> WORK TO DO
How many lines in the rows below contain the string "list", with case counting? Reply with the number only.

Shape boundary rows
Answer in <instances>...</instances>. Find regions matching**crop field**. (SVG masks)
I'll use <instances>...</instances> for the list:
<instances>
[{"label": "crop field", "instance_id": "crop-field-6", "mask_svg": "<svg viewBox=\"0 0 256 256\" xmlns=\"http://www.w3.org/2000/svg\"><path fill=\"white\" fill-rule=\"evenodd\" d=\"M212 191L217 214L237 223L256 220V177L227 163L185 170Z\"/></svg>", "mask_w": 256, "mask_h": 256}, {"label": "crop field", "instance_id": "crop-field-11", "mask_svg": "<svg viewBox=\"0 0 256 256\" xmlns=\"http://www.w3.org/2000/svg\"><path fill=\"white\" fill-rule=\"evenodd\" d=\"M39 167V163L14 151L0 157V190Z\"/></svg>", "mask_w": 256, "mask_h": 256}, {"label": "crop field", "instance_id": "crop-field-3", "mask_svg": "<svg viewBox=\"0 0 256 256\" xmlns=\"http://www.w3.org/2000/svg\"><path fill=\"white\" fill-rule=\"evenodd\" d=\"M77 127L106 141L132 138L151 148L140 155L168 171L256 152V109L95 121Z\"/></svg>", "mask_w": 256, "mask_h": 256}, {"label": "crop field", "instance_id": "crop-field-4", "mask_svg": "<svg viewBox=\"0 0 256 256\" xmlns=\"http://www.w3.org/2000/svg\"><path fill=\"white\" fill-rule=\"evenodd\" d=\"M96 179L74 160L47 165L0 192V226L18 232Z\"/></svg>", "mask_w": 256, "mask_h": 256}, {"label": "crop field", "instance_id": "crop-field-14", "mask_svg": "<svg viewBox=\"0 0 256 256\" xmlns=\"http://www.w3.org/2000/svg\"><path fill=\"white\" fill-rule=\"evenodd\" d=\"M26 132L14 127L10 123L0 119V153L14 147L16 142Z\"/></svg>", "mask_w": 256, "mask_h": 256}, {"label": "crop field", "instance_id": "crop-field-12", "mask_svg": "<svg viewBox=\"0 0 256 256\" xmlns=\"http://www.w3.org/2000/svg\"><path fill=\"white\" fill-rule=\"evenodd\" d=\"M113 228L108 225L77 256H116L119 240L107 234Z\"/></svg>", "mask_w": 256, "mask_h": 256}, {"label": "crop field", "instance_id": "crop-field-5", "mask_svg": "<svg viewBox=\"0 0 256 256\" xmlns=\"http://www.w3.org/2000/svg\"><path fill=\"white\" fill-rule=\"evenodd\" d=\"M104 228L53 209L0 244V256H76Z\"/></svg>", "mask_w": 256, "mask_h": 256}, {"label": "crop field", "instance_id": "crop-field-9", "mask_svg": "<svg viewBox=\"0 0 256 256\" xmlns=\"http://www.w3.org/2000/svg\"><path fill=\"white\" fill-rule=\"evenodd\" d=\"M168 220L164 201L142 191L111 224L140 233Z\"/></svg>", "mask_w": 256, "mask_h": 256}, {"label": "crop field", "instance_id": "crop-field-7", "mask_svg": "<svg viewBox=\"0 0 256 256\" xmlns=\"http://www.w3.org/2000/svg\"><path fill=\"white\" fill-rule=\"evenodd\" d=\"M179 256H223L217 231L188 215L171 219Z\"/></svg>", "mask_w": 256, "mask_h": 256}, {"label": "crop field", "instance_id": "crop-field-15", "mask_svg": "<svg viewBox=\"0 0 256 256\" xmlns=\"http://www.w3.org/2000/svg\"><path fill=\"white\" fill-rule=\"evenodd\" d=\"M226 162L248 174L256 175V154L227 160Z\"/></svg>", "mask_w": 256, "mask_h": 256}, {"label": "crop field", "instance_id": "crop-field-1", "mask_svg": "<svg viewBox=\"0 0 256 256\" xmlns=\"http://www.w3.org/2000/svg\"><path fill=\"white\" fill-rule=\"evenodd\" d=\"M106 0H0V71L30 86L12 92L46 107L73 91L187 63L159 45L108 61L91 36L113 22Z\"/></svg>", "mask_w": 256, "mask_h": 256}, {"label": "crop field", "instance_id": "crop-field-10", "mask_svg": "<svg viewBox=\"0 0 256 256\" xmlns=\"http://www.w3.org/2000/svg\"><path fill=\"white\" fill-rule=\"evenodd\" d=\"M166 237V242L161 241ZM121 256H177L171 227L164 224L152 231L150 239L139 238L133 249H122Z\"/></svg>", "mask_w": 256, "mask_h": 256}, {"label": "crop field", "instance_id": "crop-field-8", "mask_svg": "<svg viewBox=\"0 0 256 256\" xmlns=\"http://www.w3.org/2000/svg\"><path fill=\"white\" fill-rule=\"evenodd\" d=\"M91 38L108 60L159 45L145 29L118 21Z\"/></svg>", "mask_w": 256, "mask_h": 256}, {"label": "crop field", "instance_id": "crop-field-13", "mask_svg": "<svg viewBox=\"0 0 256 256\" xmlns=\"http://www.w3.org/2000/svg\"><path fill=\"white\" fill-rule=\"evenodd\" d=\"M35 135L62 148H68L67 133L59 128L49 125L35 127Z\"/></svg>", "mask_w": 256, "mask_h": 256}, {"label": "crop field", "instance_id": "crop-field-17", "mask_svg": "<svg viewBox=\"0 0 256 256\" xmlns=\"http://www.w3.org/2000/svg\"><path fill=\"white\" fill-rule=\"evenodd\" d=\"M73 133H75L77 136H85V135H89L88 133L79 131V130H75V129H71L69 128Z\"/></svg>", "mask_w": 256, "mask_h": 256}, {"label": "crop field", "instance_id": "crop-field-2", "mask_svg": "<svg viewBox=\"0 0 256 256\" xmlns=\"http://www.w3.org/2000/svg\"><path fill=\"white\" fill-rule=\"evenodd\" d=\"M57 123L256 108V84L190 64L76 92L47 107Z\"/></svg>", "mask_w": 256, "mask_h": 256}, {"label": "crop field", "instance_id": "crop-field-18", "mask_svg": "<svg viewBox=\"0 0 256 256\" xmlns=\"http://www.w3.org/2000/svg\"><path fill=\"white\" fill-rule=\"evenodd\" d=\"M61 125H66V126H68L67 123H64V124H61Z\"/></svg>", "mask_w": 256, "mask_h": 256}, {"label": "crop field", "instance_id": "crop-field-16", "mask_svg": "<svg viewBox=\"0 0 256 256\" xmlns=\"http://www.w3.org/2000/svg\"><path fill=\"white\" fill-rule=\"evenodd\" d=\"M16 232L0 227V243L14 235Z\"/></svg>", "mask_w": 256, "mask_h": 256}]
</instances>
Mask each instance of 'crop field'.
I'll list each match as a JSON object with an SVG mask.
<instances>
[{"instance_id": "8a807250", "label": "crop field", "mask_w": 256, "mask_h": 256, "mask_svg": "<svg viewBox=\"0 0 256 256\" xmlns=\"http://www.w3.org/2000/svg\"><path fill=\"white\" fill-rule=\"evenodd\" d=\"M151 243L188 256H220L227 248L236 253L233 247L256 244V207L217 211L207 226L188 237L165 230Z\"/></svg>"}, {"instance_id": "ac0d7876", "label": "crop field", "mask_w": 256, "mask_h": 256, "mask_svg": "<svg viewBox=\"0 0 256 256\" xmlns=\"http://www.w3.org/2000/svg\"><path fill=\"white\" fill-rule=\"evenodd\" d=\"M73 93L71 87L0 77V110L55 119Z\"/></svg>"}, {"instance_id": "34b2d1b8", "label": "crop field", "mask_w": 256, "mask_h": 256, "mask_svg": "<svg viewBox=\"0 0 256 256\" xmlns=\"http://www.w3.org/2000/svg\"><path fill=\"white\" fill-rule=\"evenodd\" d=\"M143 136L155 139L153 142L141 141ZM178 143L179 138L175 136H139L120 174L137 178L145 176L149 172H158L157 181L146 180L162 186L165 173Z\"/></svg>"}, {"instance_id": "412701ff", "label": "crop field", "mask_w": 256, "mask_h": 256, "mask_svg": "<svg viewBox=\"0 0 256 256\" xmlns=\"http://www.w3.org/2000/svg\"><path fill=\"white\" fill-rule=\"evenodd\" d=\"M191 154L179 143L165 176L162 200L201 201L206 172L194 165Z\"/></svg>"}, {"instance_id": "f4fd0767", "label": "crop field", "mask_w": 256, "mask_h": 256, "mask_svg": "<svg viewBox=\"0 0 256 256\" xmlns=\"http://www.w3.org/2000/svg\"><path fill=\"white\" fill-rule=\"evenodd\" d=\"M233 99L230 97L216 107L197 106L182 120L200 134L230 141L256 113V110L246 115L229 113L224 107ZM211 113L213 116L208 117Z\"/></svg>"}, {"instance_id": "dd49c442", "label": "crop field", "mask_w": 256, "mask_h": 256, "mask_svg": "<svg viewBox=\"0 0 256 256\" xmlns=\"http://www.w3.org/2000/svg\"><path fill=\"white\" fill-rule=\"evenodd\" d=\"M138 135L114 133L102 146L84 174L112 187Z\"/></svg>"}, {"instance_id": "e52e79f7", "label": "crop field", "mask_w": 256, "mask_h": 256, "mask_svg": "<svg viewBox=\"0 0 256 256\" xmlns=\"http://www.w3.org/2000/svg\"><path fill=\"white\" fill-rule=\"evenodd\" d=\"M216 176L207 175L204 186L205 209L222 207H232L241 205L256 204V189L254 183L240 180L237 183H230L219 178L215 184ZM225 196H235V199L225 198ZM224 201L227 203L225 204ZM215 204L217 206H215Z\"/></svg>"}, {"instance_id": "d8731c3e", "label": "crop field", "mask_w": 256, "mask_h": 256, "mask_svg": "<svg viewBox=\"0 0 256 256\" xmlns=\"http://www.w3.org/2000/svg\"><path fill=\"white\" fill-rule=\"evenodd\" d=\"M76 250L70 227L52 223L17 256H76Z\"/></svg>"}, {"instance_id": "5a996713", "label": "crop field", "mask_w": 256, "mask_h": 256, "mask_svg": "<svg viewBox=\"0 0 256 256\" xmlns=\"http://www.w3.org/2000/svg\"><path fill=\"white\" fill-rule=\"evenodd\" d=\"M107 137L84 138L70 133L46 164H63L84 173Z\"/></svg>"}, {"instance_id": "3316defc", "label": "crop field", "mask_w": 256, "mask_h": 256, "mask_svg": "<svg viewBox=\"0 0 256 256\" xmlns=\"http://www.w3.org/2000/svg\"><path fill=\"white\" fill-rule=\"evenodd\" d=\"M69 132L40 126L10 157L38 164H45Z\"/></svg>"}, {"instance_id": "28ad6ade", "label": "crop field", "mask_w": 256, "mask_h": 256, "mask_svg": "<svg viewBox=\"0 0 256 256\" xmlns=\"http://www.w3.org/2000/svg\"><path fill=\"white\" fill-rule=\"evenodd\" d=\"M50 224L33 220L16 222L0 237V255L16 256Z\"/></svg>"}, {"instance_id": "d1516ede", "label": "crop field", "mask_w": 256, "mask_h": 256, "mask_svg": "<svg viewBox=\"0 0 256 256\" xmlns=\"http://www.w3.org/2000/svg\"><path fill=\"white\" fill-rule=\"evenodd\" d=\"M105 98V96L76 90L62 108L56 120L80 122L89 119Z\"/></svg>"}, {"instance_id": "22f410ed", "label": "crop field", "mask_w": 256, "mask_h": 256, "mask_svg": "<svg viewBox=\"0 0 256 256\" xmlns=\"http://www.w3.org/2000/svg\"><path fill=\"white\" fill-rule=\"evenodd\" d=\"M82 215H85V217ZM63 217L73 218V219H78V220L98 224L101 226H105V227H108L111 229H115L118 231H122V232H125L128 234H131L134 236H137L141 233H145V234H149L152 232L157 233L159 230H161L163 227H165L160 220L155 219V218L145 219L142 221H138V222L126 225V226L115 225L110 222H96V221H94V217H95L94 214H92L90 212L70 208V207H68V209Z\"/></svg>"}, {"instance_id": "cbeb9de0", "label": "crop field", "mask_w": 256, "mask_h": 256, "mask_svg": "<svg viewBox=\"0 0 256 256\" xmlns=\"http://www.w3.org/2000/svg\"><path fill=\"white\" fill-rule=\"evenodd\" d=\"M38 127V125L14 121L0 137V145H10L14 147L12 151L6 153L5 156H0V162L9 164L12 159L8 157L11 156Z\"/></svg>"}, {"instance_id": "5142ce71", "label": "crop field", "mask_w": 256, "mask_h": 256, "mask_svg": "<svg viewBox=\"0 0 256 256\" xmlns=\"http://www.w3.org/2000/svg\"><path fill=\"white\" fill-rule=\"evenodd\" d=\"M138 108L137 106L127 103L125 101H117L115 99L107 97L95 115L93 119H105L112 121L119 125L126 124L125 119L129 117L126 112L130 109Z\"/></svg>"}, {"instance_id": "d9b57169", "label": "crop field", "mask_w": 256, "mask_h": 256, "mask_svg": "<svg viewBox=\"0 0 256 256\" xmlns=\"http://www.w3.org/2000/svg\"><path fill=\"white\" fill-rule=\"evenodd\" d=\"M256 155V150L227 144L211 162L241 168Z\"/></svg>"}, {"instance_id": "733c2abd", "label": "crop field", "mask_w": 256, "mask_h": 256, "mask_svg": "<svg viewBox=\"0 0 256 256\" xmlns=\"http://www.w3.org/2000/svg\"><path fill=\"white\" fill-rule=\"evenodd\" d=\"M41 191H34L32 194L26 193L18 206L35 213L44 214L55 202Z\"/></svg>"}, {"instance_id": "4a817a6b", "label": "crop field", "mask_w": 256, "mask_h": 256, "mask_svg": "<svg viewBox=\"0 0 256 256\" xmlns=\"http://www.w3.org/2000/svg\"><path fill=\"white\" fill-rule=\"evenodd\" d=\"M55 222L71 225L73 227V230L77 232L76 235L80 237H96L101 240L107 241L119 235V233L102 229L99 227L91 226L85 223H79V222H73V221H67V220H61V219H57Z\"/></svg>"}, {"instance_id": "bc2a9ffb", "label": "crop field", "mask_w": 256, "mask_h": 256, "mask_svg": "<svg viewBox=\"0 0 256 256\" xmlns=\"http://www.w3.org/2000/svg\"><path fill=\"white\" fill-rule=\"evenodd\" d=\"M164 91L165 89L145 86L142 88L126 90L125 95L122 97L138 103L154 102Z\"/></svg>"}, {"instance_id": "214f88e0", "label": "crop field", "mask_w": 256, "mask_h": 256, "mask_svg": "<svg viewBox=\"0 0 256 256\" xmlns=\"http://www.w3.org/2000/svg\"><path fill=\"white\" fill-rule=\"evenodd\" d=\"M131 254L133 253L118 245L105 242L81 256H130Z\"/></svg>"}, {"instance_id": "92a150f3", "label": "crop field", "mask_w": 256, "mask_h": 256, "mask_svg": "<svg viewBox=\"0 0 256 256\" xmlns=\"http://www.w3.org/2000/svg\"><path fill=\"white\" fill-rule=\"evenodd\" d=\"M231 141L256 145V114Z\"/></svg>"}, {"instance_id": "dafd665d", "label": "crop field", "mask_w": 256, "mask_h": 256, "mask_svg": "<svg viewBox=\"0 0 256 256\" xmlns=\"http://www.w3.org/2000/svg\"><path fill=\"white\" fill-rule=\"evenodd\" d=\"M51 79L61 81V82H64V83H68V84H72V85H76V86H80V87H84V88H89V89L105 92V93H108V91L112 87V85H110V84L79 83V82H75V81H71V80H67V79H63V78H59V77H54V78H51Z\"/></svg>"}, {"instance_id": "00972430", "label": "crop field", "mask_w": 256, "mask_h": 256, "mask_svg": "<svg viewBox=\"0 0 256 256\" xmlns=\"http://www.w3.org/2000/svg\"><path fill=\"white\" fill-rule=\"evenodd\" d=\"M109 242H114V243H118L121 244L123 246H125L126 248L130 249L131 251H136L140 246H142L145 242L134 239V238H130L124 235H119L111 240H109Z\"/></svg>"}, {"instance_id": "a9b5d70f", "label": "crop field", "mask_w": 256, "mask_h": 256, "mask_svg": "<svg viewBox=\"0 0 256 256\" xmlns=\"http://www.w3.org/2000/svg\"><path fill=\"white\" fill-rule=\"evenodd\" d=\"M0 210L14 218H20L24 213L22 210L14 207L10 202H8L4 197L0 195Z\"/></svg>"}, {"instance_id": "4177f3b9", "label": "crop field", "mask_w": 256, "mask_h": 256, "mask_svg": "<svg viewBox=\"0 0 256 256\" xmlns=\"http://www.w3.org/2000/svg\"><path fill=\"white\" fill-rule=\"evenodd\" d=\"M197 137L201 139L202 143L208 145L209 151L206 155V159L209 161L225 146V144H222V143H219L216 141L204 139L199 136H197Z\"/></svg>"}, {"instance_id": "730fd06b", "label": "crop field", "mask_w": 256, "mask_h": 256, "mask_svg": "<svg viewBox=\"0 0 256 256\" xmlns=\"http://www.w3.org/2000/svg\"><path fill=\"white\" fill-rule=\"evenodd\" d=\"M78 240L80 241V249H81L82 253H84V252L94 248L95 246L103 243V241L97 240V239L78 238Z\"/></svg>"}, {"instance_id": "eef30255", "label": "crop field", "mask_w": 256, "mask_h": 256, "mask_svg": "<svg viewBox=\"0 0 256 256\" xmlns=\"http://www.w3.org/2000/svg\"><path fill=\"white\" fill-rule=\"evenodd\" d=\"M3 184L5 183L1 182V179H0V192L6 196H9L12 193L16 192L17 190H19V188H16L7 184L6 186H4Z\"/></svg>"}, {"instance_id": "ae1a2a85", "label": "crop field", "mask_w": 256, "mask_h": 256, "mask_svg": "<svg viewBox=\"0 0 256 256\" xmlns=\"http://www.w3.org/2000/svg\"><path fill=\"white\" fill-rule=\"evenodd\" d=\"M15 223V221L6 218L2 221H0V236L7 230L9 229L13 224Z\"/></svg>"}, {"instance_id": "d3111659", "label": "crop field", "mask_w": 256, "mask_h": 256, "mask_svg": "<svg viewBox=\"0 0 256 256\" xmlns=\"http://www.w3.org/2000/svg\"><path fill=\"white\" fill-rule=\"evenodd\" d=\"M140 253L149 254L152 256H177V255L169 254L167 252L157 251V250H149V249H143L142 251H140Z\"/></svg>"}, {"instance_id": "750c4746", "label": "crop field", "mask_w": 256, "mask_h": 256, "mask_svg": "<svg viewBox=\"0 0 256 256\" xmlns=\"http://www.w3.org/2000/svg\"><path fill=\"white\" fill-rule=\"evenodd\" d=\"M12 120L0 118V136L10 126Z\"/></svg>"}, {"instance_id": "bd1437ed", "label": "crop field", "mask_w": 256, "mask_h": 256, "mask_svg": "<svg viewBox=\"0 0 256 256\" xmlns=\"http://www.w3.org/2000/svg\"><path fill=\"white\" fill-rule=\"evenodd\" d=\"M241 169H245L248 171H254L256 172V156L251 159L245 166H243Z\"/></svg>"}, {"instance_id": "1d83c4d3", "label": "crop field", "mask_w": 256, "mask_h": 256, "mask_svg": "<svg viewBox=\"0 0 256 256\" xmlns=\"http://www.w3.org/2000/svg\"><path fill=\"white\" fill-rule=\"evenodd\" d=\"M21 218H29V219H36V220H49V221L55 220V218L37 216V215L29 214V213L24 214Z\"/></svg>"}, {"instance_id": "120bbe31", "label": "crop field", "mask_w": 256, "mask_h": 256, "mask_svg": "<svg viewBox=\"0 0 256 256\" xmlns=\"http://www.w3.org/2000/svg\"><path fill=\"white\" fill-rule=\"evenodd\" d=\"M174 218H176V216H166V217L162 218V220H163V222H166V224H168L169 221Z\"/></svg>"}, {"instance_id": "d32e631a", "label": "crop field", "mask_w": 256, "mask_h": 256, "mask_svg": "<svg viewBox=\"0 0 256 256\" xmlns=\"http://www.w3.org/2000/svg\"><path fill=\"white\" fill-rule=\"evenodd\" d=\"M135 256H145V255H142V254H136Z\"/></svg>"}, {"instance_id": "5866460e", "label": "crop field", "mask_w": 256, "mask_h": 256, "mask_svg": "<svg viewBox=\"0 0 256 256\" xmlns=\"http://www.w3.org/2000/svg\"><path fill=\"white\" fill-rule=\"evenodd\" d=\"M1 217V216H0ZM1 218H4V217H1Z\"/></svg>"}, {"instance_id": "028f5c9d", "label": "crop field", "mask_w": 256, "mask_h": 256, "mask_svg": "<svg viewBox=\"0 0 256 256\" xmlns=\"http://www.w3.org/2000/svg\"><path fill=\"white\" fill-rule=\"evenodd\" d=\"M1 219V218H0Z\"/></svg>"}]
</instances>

> OUTPUT OF THE TASK
2